Carriérisme et management.


Comment se fait-il que seul le point de vue des refondateurs de notre discipline soit réellement entendu ?

La première réponse, qu'ils ne sauraient fournir eux-mêmes et pour cause, est que les refondateurs sont parvenus à investir tous les lieux de décision de la pédagogie des lettres, à savoir l'Inspection, le Groupe d'experts, et les IUFM. Les moyens de cette prise de pouvoir sont essentiellement au nombre de deux : le lobby de l'AFEF et la cooptation. Les refondateurs disposent aussi de la bienveillance exclusive de la presse éducative, comme le montre la lecture de L'Ecole des Lettres et du Monde de l'éducation. Comment mieux éviter le désagrément de se voir contredit, qu'en rendant le débat impossible grâce à une patiente, discrète et opiniâtre conquête du pouvoir ?

La deuxième réponse est que la vision des refondateurs en matière de pédagogie des lettres est opportuniste, comme il convient à des gens que ne préoccupe pas le seul service de la littérature : on a vu, à cet égard, des promotions fulgurantes, comme celle d'un entêté de l'argumentation, ou celle d'une Pol Pot de la grammaire. Or l'opportunisme des néo-littéraires consiste essentiellement à brandir la vulgate héritée de 1968, qui peut se résumer en quatre points : "les élèves ont changé", "il faut en finir avec la révérence des auteurs consacrés", " il est impossible d'enseigner comme avant alors que les effectifs ont été multipliés par six", " Bourdieu a prouvé que, sous couleur d'instruire, nous reproduisons la stratification sociale ". Quand on va dans le sens de l'abandon, on ne manque jamais d'oreilles.

Mais cet opportunisme n'aurait pas été si fructueux s'il n'avait su exploiter l'adaptation miraculeuse de l'emphatique refondation des lettres, à la demande des politiques.

Les afefiens et leurs séides ont trouvé en effet des alliés objectifs chez les adeptes de la sociométrie scolaire, car docimologues et évaluateurs brûlent toujours de fournir aux cabinets ministériels les tableaux de bord lisibles qui les autoriseront à plier une discipline aussi résistante que la nôtre, à leur logique para-industrielle de projets , d'objectifs, de travail en équipe et d'évaluations.

C'est là que l'alibi de l'absence de connivence culturelle chez les néo-lycéens a ouvert aux refondateurs un véritable boulevard . Plus que jamais ils se sont sentis autorisés à exalter les mérites des savoirs savants didactiquement transposés à l'usage des élèves, comme la grammaire de texte, d'énonciation, la critique structurale ou les approches linguistiques, socio-critiques et pragmatiques.
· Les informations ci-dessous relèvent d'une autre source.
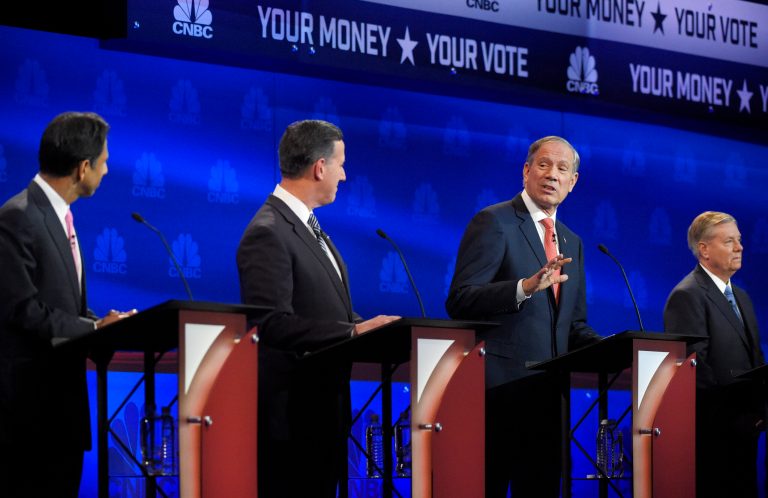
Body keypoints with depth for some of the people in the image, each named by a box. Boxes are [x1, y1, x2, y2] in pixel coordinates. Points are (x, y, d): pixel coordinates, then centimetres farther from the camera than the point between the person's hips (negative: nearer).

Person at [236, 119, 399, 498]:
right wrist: (354, 332, -25)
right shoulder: (269, 233, -15)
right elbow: (273, 324, -24)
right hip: (291, 414, -10)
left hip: (321, 408, 10)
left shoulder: (310, 228, 17)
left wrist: (364, 329, 2)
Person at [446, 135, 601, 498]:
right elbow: (460, 302, -13)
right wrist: (525, 287, -27)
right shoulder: (494, 222, -3)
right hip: (501, 387, -7)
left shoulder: (571, 243, 19)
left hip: (548, 392, 7)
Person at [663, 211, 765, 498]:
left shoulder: (740, 297, 20)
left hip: (743, 429, 9)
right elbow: (694, 366, -17)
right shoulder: (687, 296, -10)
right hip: (712, 430, -9)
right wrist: (738, 417, -17)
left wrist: (757, 410, 5)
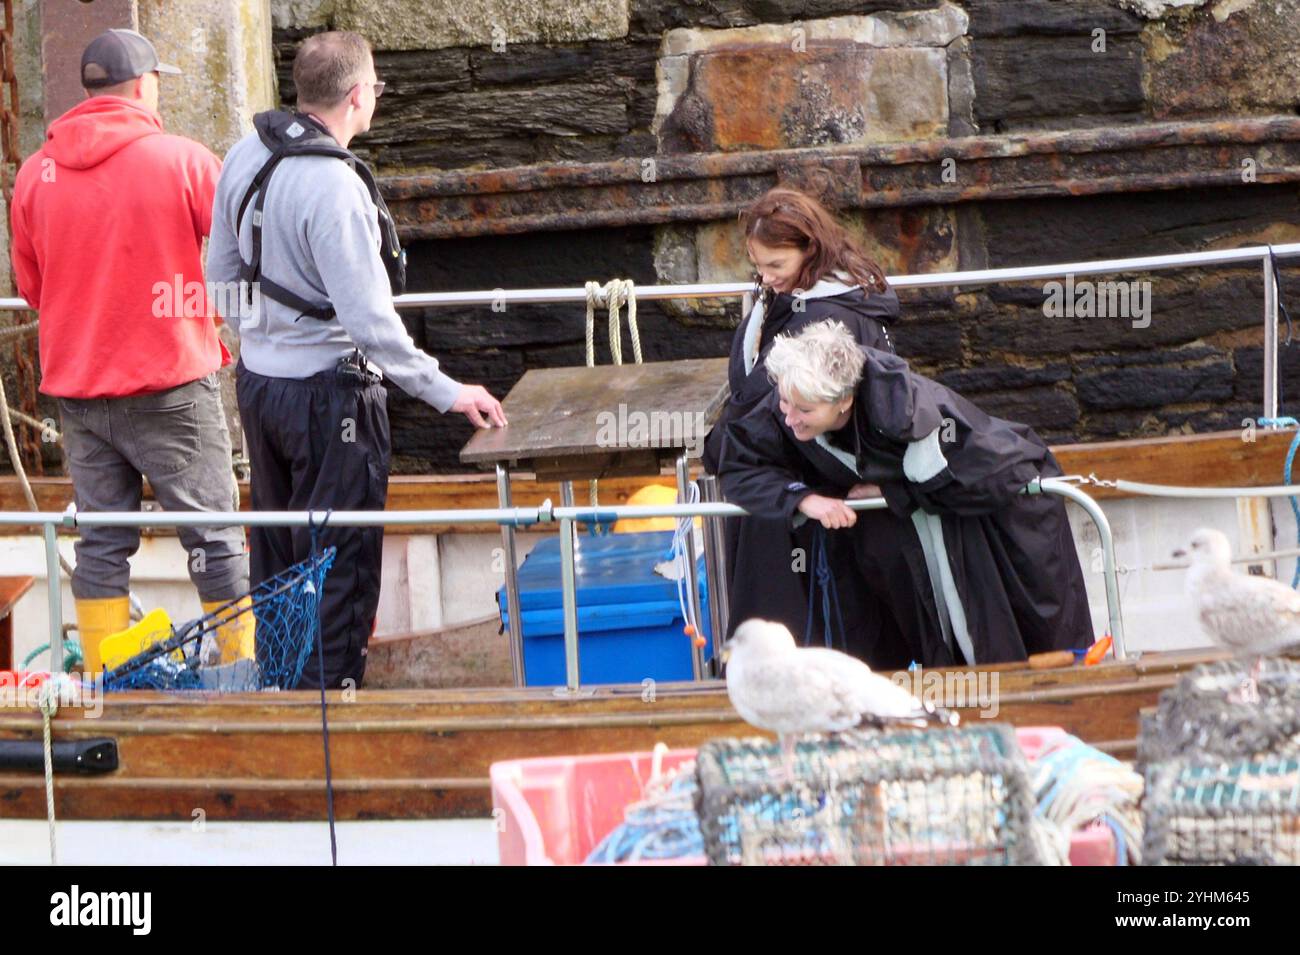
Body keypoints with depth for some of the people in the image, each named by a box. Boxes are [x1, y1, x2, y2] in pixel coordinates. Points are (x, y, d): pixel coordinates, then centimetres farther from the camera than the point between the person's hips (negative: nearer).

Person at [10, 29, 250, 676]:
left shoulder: (36, 173, 2)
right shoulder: (181, 160, -10)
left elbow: (30, 286, 12)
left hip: (75, 385, 4)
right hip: (170, 380, -4)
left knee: (100, 537, 10)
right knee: (213, 531, 4)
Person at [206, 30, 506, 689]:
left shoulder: (247, 155, 0)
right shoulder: (334, 188, -25)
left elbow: (222, 271, 11)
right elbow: (369, 321, -25)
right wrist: (446, 392, -18)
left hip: (257, 380, 8)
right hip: (327, 391, -8)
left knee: (276, 549, 19)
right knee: (339, 560, 2)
Ces notions avaient l'avantage de constituer un savoir nouveau, équitable (le milieu familial le plus favorisé n'y comprenant que couic ) et objectivable, c'est-à-dire propre à subir une opération critériée d'évaluation.

Coup double donc pour les refondateurs : promotion personnelle et validation de cette promotion par le service rendu aux administrateurs des ministères. C'est fatal aux études et simple comme bonjour .

Tout cela, cependant, est complexe en apparence, et cet effet de buissonnement est toujours le meilleur rempart des habiles, parce qu'on trouve très peu de gens pour avoir la patience d'entrer dans les replis des affaires de cette sorte.

Il est désormais prouvé, en tout cas, qu'en se faisant le champion de l'équité, de la modernité et de la mesure ( au sens sociométrique du terme, cela s'entend) on peut aujourd'hui encore chasser Orgon de sa maison, en épousant sa fille.

Comme souvent, bien sûr, des buissonnements prolifèrent sur le buissonnement : on voit par exemple des experts s'efforcer de placer leurs petites spécialités en les inscrivant dans les programmes de l'enseignement secondaire. Ainsi s'explique sans doute la présence de ces scies éprouvantes que sont les genres et les registres, la sociocritique ou l'argumentation. Mais la clé de la situation reste bien là : dans la rencontre entre des ambitions et la demande de cabinets soucieux de lisibilité et de management.

A cet égard l'insistance du philosophe-ministre Luc Ferry, dans son discours du 23/5/02, sur la vocation managériale d'un enseignement moderne, et la nécessité d'y multiplier les évaluations, a de quoi hérisser le poil.

Michel Leroux, Instituteur des lycées.